_Brief_
Transcribe every line of text in the material below, leaving out the pictures.

Saved entries:
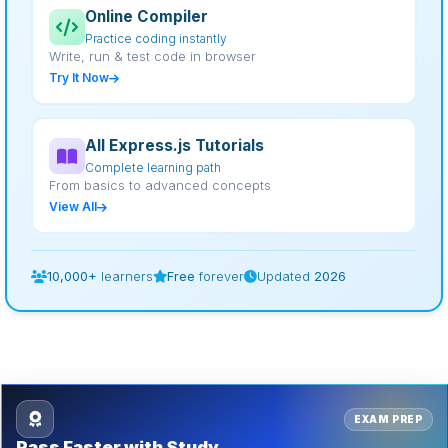
Online Compiler
Practice coding instantly
Write, run & test code in browser
Try It Now
All Express.js Tutorials
Complete learning path
From basics to advanced concepts
View All
10,000+
learners
Free
forever
Updated
2026
EXAM PREP
Pass Faster with Study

_Exercise solution_
Online Compiler
Practice coding instantly
Write, run & test code in browser
Try It Now
All Express.js Tutorials
Complete learning path
From basics to advanced concepts
View All
10,000+
learners
Free
forever
Updated
2026
EXAM PREP
Pass Faster with Study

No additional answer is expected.